After Bliss’s aching second movement, people scattered throughout the audience were reduced to tears; following its exhilarating third, they jumped out of their seats and cheered.

You usually don't see emotions running this high at a contemporary-ballet performance, but choreographer José Navas has a rare ability to tap feelings both viscerally and immediately. It’s all the more impressive because he moves his dancers in such mathematical, complicated structures. Here’s art that fully feeds both sides of the brain.

The show was billed as Ballet B.C.’s first full-evening work since its near financial death in 2009. But it actually features three decidedly different pieces, each with its own strengths.

The opening section, “Annunciations”, is the most conservative of the trio. Set to classically pretty Wolfgang Amadeus Mozart, it finds the dancers twirling and jeté-ing across the stage in formal patterns. It doesn’t really get exciting until the third movement, which starts in silence, the only sound the tap-tap of female dancers, one by one, starting to tiptoe on the spot, high en pointe. Later, women whirl hypnotically across the stage on their toes, arms outstretched straight, like maple keys propelling themselves around in the wind.

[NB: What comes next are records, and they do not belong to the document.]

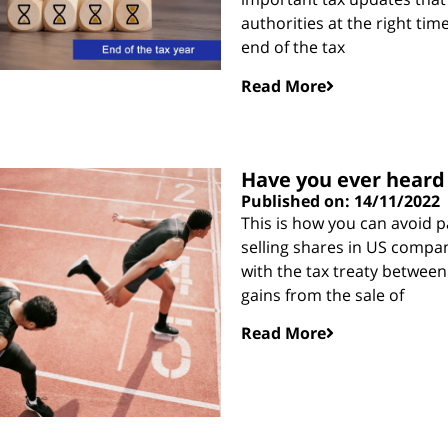
authorities at the right tim
end of the tax
Read More
Have you ever heard a
Published on: 14/11/2022
This is how you can avoid pa
selling shares in US compan
with the tax treaty between I
gains from the sale of
Read More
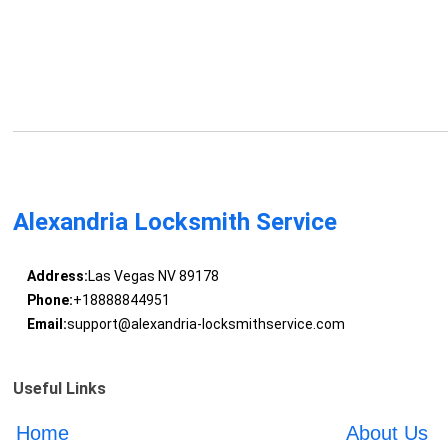
Alexandria Locksmith Service
Address:
Las Vegas NV 89178
Phone:
+18888844951
Email:
support@alexandria-locksmithservice.com
Useful Links
Home
About Us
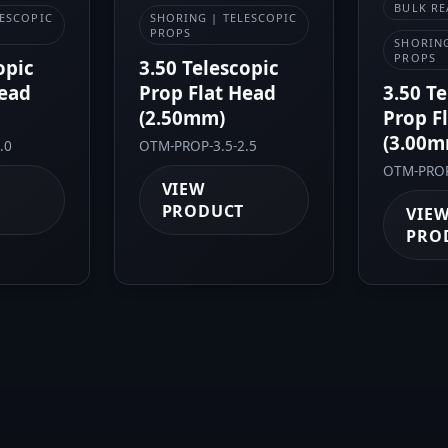
BULK RE
LESCOPIC
SHORING | TELESCOPIC
PROPS
SHORING
PROPS
opic
3.50 Telescopic
Head
Prop Flat Head
3.50 T
(2.50mm)
Prop F
(3.00m
.0
OTM-PROP-3.5-2.5
OTM-PROP
VIEW
PRODUCT
VIE
PRO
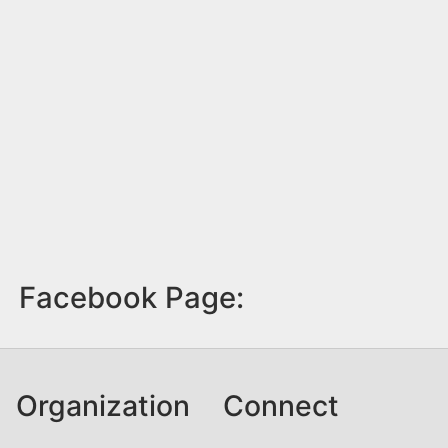
Facebook Page:
Organization
Connect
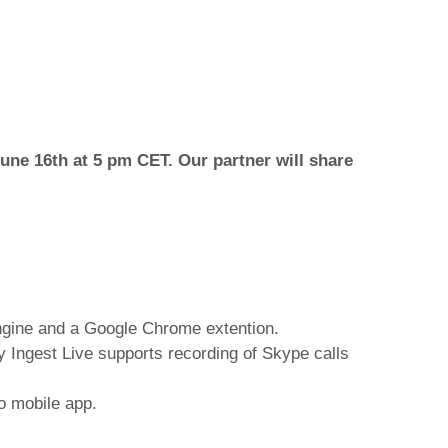
une 16th at 5 pm CET. Our partner will share
engine and a Google Chrome extention.
dy Ingest Live supports recording of Skype calls
o mobile app.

And it ends with an arresting solo by Rachel Meyer, sidling about on tiptoe, alone against a midnight-blue screen, arms reaching and undulating sensually in a gorgeous finale.

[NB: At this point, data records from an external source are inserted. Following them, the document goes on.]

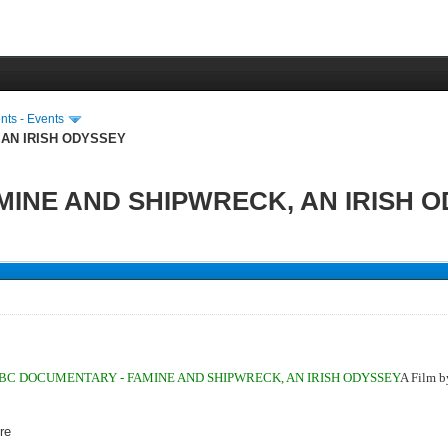
ts - Events
 AN IRISH ODYSSEY
INE AND SHIPWRECK, AN IRISH 
.
BC DOCUMENTARY - FAMINE AND SHIPWRECK, AN IRISH ODYSSEY
A Film 
re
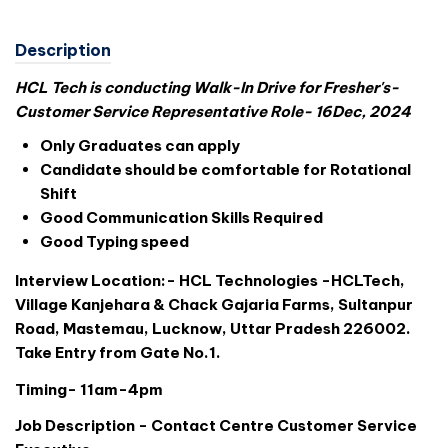
Description
HCL Tech is conducting Walk-In Drive for Fresher's-
Customer Service Representative Role- 16Dec, 2024
Only Graduates can apply
Candidate should be comfortable for Rotational
Shift
Good Communication Skills Required
Good Typing speed
Interview Location:- HCL Technologies -HCLTech,
Village Kanjehara & Chack Gajaria Farms, Sultanpur
Road, Mastemau, Lucknow, Uttar Pradesh 226002.
Take Entry from Gate No.1.
Timing- 11am-4pm
Job Description - Contact Centre Customer Service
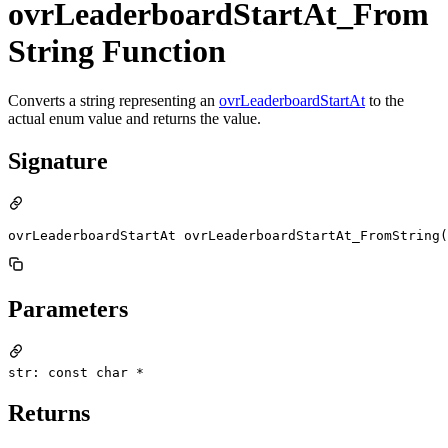
ovrLeaderboardStartAt_From
String Function
Converts a string representing an
ovrLeaderboardStartAt
to the
actual enum value and returns the value.
Signature
ovrLeaderboardStartAt ovrLeaderboardStartAt_FromString(
Parameters
str: const char *
Returns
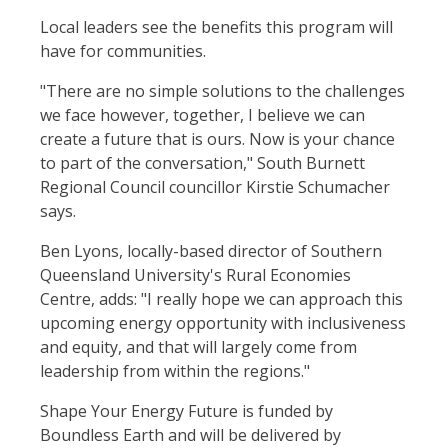
Local leaders see the benefits this program will
have for communities.
"There are no simple solutions to the challenges
we face however, together, I believe we can
create a future that is ours. Now is your chance
to part of the conversation," South Burnett
Regional Council councillor Kirstie Schumacher
says.
Ben Lyons, locally-based director of Southern
Queensland University's Rural Economies
Centre, adds: "I really hope we can approach this
upcoming energy opportunity with inclusiveness
and equity, and that will largely come from
leadership from within the regions."
Shape Your Energy Future is funded by
Boundless Earth and will be delivered by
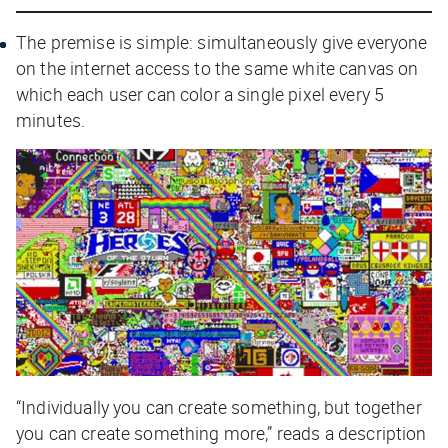
The premise is simple: simultaneously give everyone
on the internet access to the same white canvas on
which each user can color a single pixel every 5
minutes.
“Individually you can create something, but together
you can create something more,” reads a description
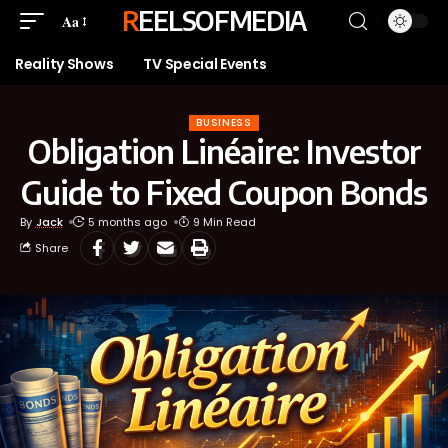
REELSOFMEDIA
Aa
Reality Shows
TV Special Events
BUSINESS
Obligation Linéaire: Investor
Guide to Fixed Coupon Bonds
By
Jack
5 months ago
9 Min Read
Share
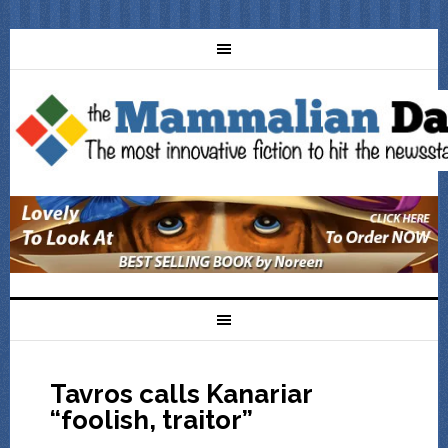
Tavros calls Kanariar
“foolish, traitor”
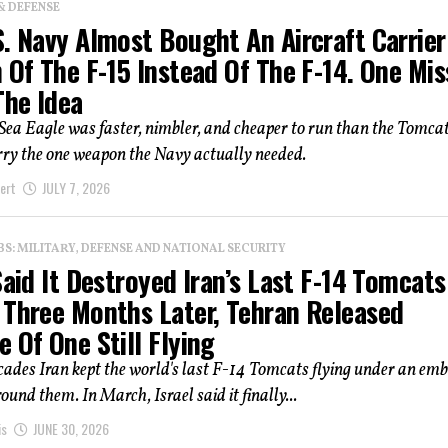
& DEFENSE
. Navy Almost Bought An Aircraft Carrier
 Of The F-15 Instead Of The F-14. One Mis
The Idea
ea Eagle was faster, nimbler, and cheaper to run than the Tomcat.
rry the one weapon the Navy actually needed.
ert
JULY 7, 2026
: MILITARY, DEFENSE AND NATIONAL SECURITY
Said It Destroyed Iran’s Last F-14 Tomcats
 Three Months Later, Tehran Released
 Of One Still Flying
cades Iran kept the world's last F-14 Tomcats flying under an em
ound them. In March, Israel said it finally...
is
JUNE 30, 2026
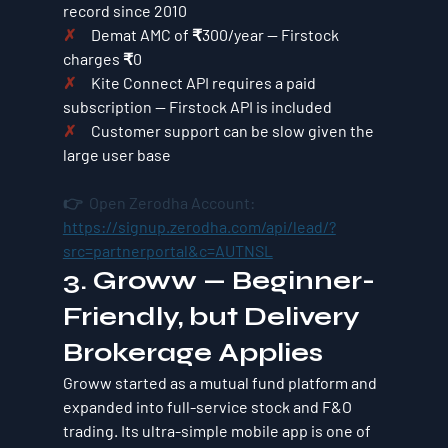
record since 2010
✗     
Demat AMC of ₹300/year — Firstock 
charges ₹0
✗     
Kite Connect API requires a paid 
subscription — Firstock API is included
✗     
Customer support can be slow given the 
large user base
👉  Open Zerodha Account: 
https://signup.zerodha.com/api/lead/?
src=partnerportal&c=AUTNSL
3. Groww — Beginner-
Friendly, but Delivery 
Brokerage Applies
Groww started as a mutual fund platform and 
expanded into full-service stock and F&O 
trading. Its ultra-simple mobile app is one of 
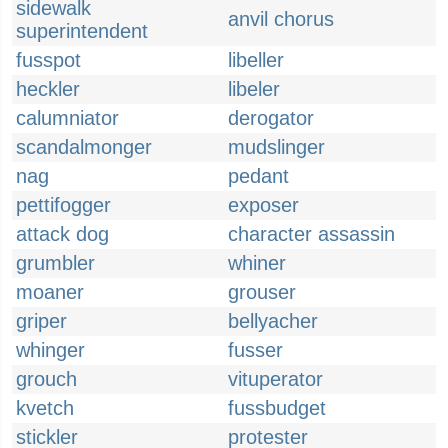
sidewalk
anvil chorus
superintendent
fusspot
libeller
heckler
libeler
calumniator
derogator
scandalmonger
mudslinger
nag
pedant
pettifogger
exposer
attack dog
character assassin
grumbler
whiner
moaner
grouser
griper
bellyacher
whinger
fusser
grouch
vituperator
kvetch
fussbudget
stickler
protester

The second work, “A Thousand Ways to Meet You Tenderly”, runs in stark contrast to the first’s classical beauty. The curtain rises on a stage that has been stripped bleakly to its flies, creating an immediate sense of emptiness and rawness. Set to Henryk Gorecki’s haunting Symphony No. 3, it finds four male and four female dancers facing each other from either side of the stage, seated on stark black chairs. They’re not wearing bodices or pointe shoes here; they arrive in antique black lace dresses and black pants with dress shirts, removing their street shoes to dance barefoot. Over and over, couples meet at the centre, moving in canon, in endless circling evocations of grief. Men shuffle crouched over, cradling their heads in the women’s stomachs, and then turning to lie down in their arms. Women jump into the men’s embrace, wrapping their legs around their partners’ torsos, and whirling around and around. Here’s where you see the amazing emotional transparency of these dancers, particularly Dario Dinuzzi, Connor Gnam, and Alexis Fletcher. As the sobbing strings build, the work becomes more complex and high-speed, with bodies acting out their grief in calligraphic strokes and apostrophes across the stage. It perhaps ends a little too on point, but the effect was obvious from the audience members trying to pull themselves together at intermission.

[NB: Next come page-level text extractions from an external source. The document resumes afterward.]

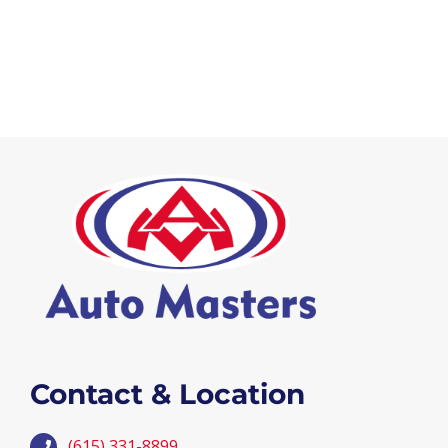
Contact & Location
(615) 331-8899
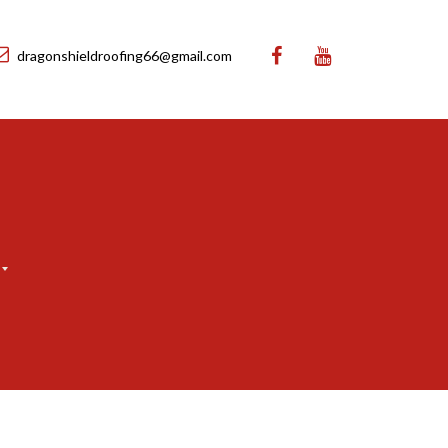
dragonshieldroofing66@gmail.com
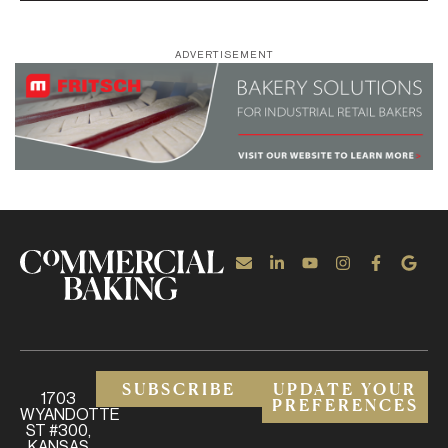
ADVERTISEMENT
SUBSCRIBE
UPDATE YOUR
1703
PREFERENCES
WYANDOTTE
ST #300,
KANSAS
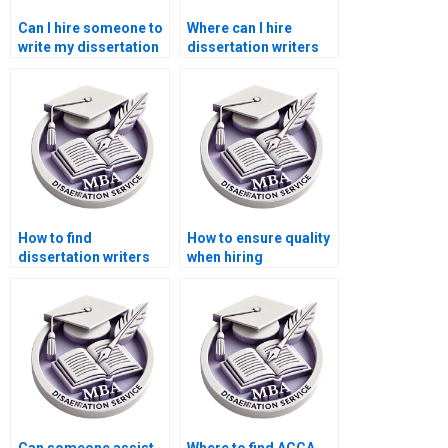
Can I hire someone to
Where can I hire
write my dissertation
dissertation writers
proposal?
who understand
sustainability
reporting?
How to find
How to ensure quality
dissertation writers
when hiring
who specialize in cost
dissertation writing
accounting?
services?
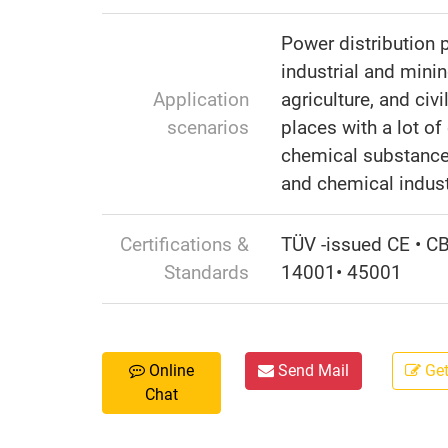
Power distribution 
industrial and minin
Application
agriculture, and civi
scenarios
places with a lot of 
chemical substance
and chemical indust
Certifications &
TÜV -issued CE • C
Standards
14001• 45001
Online
Send Mail
Get
Chat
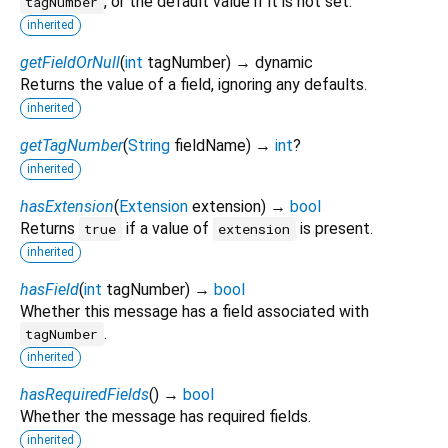
, or the default value if it is not set.
tagNumber
inherited
getFieldOrNull
(
int
tagNumber
)
→ dynamic
Returns the value of a field, ignoring any defaults.
inherited
getTagNumber
(
String
fieldName
)
→
int
?
inherited
hasExtension
(
Extension
extension
)
→
bool
Returns
if a value of
is present.
true
extension
inherited
hasField
(
int
tagNumber
)
→
bool
Whether this message has a field associated with
.
tagNumber
inherited
hasRequiredFields
(
)
→
bool
Whether the message has required fields.
inherited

The final section, “The bliss that from their limbs all movement takes”, which premiered as a stand-alone piece here in 2010, remains the highlight of the evening—and if you’ve never seen it, here’s your chance. In a meld of contemporary and en pointe movement, the dancers fly at warp speed through space as composers Ravi Shankar and Philip Glass continually up the ante on the tempo. It builds to a blur of twirling, intersecting bodies, the entire corps in candy-coloured leotards. What a rush.

It’s interesting to compare the emotional high of pieces like this to other contemporary-ballet experiments—say, to the cold remove of Navas’s fellow Montrealer Edouard Lock when he moves dancers en pointe. Audiences like art to speak to their souls, and the packed house responded loudly and clearly to Navas’s sophisticated yet heartfelt approach to ballet. He’s a perfect match for Ballet B.C., which, as it wraps up its season, seems to have found its bliss.